Work task — Copy out every line of the data where the word "shoulder" is found.

*** Opening Material provided ***

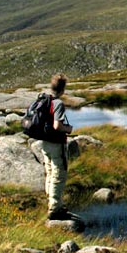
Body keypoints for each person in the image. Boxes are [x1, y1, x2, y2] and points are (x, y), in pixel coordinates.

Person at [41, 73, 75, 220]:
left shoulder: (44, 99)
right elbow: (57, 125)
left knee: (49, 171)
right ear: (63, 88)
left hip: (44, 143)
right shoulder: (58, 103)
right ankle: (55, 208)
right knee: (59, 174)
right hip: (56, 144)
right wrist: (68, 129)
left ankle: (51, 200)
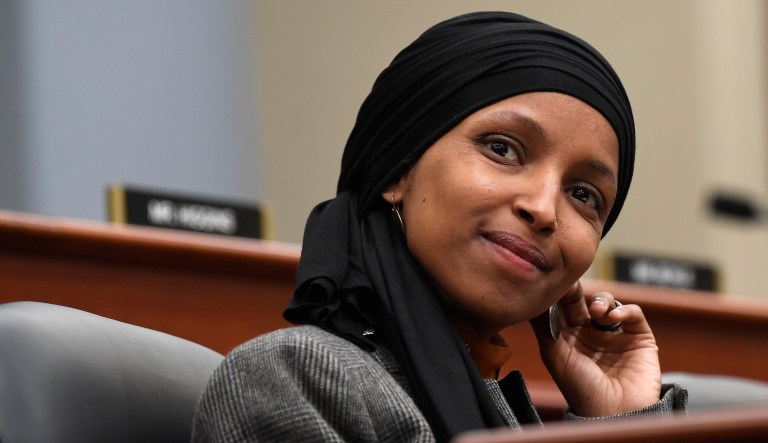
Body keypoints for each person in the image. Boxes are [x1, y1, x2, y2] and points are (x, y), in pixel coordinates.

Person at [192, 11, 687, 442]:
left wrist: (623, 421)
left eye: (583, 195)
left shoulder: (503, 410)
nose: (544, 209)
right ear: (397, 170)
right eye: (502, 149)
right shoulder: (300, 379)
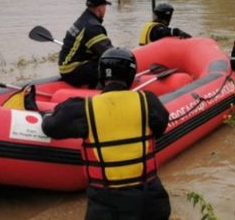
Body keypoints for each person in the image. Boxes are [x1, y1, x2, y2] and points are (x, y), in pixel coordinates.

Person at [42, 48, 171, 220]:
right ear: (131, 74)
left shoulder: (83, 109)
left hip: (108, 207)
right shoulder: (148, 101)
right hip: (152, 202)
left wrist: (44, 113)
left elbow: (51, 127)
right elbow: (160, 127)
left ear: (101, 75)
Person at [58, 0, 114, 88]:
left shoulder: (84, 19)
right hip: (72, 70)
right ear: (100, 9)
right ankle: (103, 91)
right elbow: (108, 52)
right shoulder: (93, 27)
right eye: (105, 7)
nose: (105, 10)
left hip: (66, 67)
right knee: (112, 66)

*** Closing Material provided ***
*** Opening Material provided ***

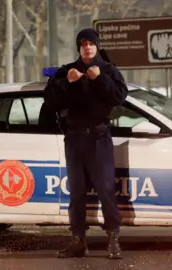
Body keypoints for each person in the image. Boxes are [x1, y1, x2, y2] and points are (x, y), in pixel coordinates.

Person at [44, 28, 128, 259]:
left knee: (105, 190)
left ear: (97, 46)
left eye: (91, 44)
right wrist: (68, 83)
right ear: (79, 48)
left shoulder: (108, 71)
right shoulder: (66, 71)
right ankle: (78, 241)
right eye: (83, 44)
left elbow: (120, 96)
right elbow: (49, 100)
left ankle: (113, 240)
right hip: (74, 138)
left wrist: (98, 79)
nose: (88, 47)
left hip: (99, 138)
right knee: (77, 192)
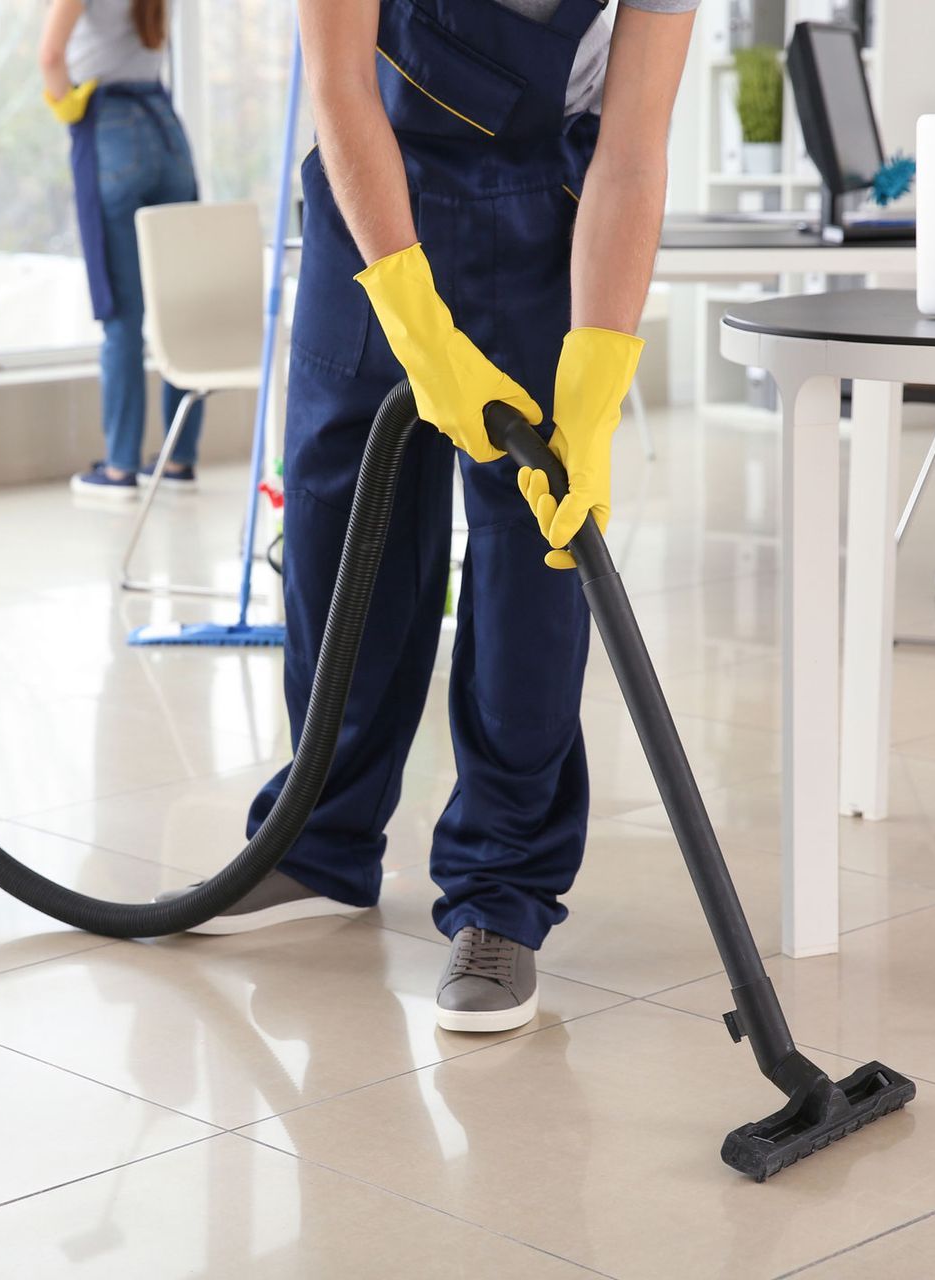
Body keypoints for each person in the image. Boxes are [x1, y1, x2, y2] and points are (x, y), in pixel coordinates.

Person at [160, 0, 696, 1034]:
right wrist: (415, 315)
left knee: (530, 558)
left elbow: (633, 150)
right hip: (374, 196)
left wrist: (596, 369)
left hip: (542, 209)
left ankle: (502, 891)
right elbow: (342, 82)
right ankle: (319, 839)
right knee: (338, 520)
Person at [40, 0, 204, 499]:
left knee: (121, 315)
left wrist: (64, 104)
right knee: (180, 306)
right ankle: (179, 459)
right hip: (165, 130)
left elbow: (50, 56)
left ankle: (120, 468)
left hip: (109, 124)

*** Closing Material provided ***

Task result —
left shoulder: (44, 99)
right shoulder: (58, 103)
left shoulder: (503, 410)
right shoulder: (300, 379)
left shoulder: (83, 109)
right shoulder: (148, 101)
left shoulder: (84, 19)
right shoulder: (93, 27)
left shoulder: (108, 71)
right shoulder: (66, 71)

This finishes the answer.